Dan Gilbert : Looking Forward to Looking Backward The Misprediction of Regret
Must Read Excerpt (Via Gilber, Morewedge, Risen, & Wilson)
“Research suggests that people routinely overestimate the emotional impact of negative events ranging from professional failures and romantic breakups to electoral losses, sports defeats, and medical setbacks One of the reasons for this is that people do not realize how readily they will rationalize negative outcomes once they occur.”
ABSTRACT (Via Gilbert, Morewedge, Risen, & Wilson )
Decisions are powerfully affected by anticipated regret, and people anticipate feeling more regret when they lose by a narrow margin than when they lose by a wide margin. But research suggests that people are remarkably good at avoiding self-blame, and hence they may be better at avoiding regret than they realize. Four studies measured people’s anticipations and experiences of regret and self-blame. In Study 1, students overestimated how much more regret they would feel when they ‘‘nearly won’’ than when they ‘‘clearly lost’’ a contest. In Studies 2, 3a, and 3b, subway riders overestimated how much more regret and self-blame they would feel if they ‘‘nearly caught’’ their trains than if they ‘‘clearly missed’’ their trains. These results suggest that people are less susceptible to regret than they imagine, and that decision makers who pay to avoid future regrets may be buying emotional insurance that they do not actually need.
Introduction (Via Gilbert, Morewedge, Risen, & Wilson)
Most of us have been on that runway at one time or another, and, like Ilsa, most of us have boarded the plane. Our most consequential choices—whether to marry, have children, buy a house, enter a profession, or move abroad—are so often made out of fear of regret that students of decision making have focused more attention on this particular combination of disappointment and self-blame than on all other emotions combined (Bell, 1982; Landman, 1993; Loomes & Sugden, 1982; Zeelenberg, van Dijk, Manstead, & van der Pligt, 1998). Research has demonstrated the pervasive impact of anticipated regret on people’s decisions, and has identified some of the circumstances under which people expect to feel especially regretful. For example, people expect to feel more regret when they act foolishly than when they fail to act wisely (Gilovich & Medvec, 1995), when they learn about alternatives to their bad choices than when they do not (Ritov & Baron, 1995, 1996; Zeelenberg, 1999a), when they accept bad advice than when they reject good advice (Crawford, McConnell, Lewis, & Sherman, 2002), when their bad choices are unusual rather than conventional (Simonson, 1992), and when they fail by a narrow margin rather than by a wide margin (Kahneman & Tversky, 1982; Medvec, Madey, & Gilovich, 1995).
Findings (Via Gilbert, Morewedge, Risen, & Wilson)
Regret can be a bit of a boogeyman, looming larger in prospect than it actually stands in experience. In our studies, people mistakenly expected a narrow margin of loss to exacerbate their feelings of regret because they did not realize how readily they would absolve themselves of responsibility for their disappointing outcomes. We do not mean to suggest that margins of loss can never influence the experience of regret. Indeed, Medvec et al. (1995) studied the facial expressions of Olympic athletes and found that bronze medalists (who missed a gold medal by a wide margin) appeared happier than silver medalists (who missed a gold medal by a narrow margin). That study suggests that margins of loss can have an impact on emotional experience, and our studies merely suggest that however powerful that impact is, it is not as powerful as people anticipate. One of the reasons for this is that people are less likely than they realize to blame themselves for their negative outcomes.
Favorite Findings (Via Gilber, Morewedge, Risen, & Wilson)
The irony is that these people may be forgoing profits in order to avoid regrets they would never actually experience.
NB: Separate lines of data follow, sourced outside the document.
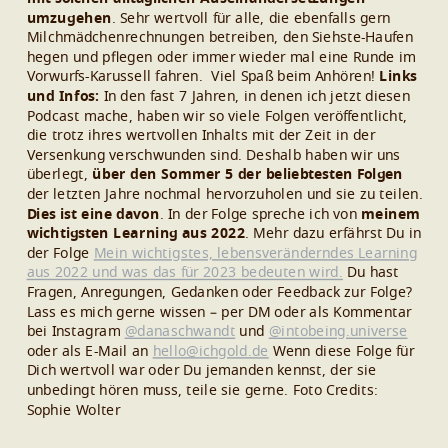
umzugehen
.
Sehr wertvoll für alle, die ebenfalls gern
Milchmädchenrechnungen betreiben, den Siehste-Haufen
hegen und pflegen oder immer wieder mal eine Runde im
Vorwurfs-Karussell fahren.
Viel Spaß beim Anhören!
Links
und Infos:
In den fast 7 Jahren, in denen ich jetzt diesen
Podcast mache, haben wir so viele Folgen veröffentlicht,
die trotz ihres wertvollen Inhalts mit der Zeit in der
Versenkung verschwunden sind. Deshalb haben wir uns
überlegt,
über den Sommer 5 der beliebtesten Folgen
der letzten Jahre nochmal hervorzuholen und sie zu teilen.
Dies ist eine davon
.
In der Folge spreche ich von
meinem
wichtigsten Learning aus 2022
. Mehr dazu erfährst Du in
der Folge
Mein wichtigstes, lebensveränderndes Learning
aus 2022 und was das für 2023 bedeuten wird.
Du hast
Fragen, Anregungen, Gedanken oder Feedback zur Folge?
Lass es mich gerne wissen – per DM oder als Kommentar
bei
Instagram
@danaschwandt
und
@intobeing.universe
oder als E-Mail an
hello@ichgold.de
Wenn diese Folge für
Dich wertvoll war oder Du jemanden kennst, der sie
unbedingt hören muss, teile sie gerne.
Foto Credits:
Sophie Wolter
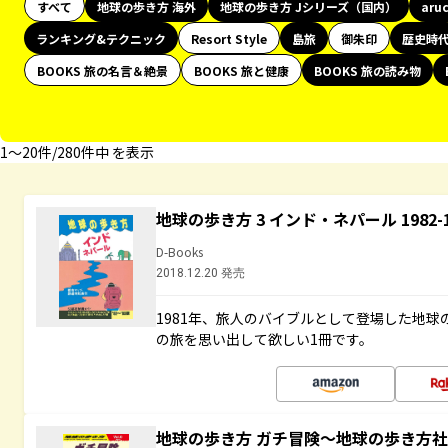
すべて
地球の歩き方 海外
地球の歩き方 Jシリーズ（国内）
aru
ランキング&テクニック
Resort Style
島旅
御朱印
歴史時
BOOKS 旅の名言＆絶景
BOOKS 旅と健康
BOOKS 旅の読み物
1〜20件/280件中 を表示
地球の歩き方 3 インド・ネパール 1982
D-Books
2018.12.20 発売
1981年、旅人のバイブルとして登場した地
の旅を思い出して欲しい1冊です。
地球の歩き方 ガチ冒険～地球の歩き方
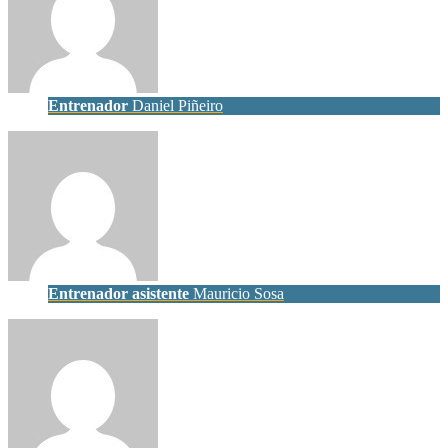
Entrenador
Daniel Piñeiro
Entrenador asistente
Mauricio Sosa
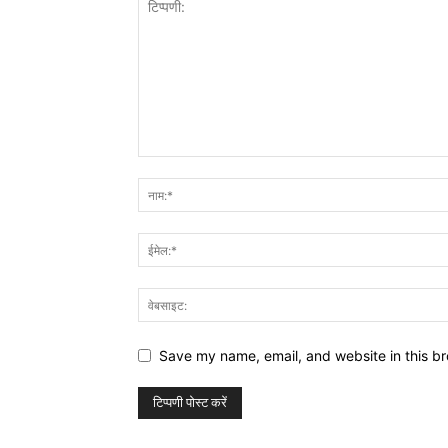
Save my name, email, and website in this br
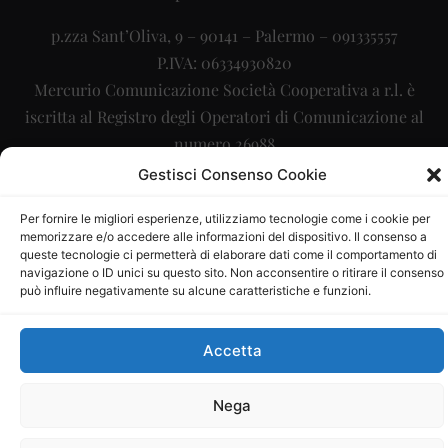
p.zza Sant’Oliva, 9 – 90141 – Palermo – 091335557
P.IVA: 06334930820
Mercurio Comunicazione Società Cooperativa a r.l. è
iscritta al Registro degli Operatori di Comunicazione al
numero 26988
Gestisci Consenso Cookie
Sito gestito da
La Digitale srl
–
info@ladigitale.it
Per fornire le migliori esperienze, utilizziamo tecnologie come i cookie per
memorizzare e/o accedere alle informazioni del dispositivo. Il consenso a
queste tecnologie ci permetterà di elaborare dati come il comportamento di
navigazione o ID unici su questo sito. Non acconsentire o ritirare il consenso
può influire negativamente su alcune caratteristiche e funzioni.
Accetta
Nega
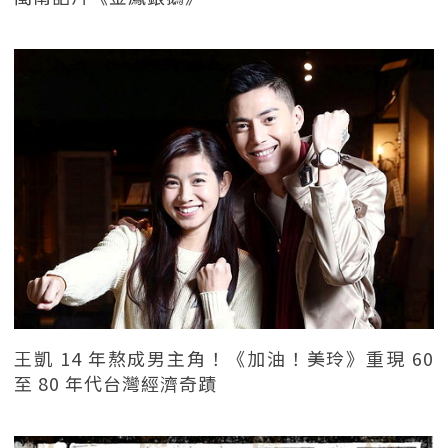
王凱 14 年熬成男主角！《加油！美玲》重現 60
至 80 年代台灣經濟奇蹟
The anticipation of regret can cause people to overpay for consumer goods (Simonson, 1992), to negotiate ineffectively (Larrick & Boles, 1995), and to overvalue the ability to change their minds (Gilbert & Ebert, 2002). Clearly, people pay a steep price to avoid future regrets, and our studies suggest that they may be purchasing emotional insurance that they do not really need. Ilsa could not face the possibility of looking back in anguish and so reluctantly boarded the plane, but had she stayed with Rick in Casablanca, she would probably have felt just fine. Not right away, of course. But soon. And for the rest of her life.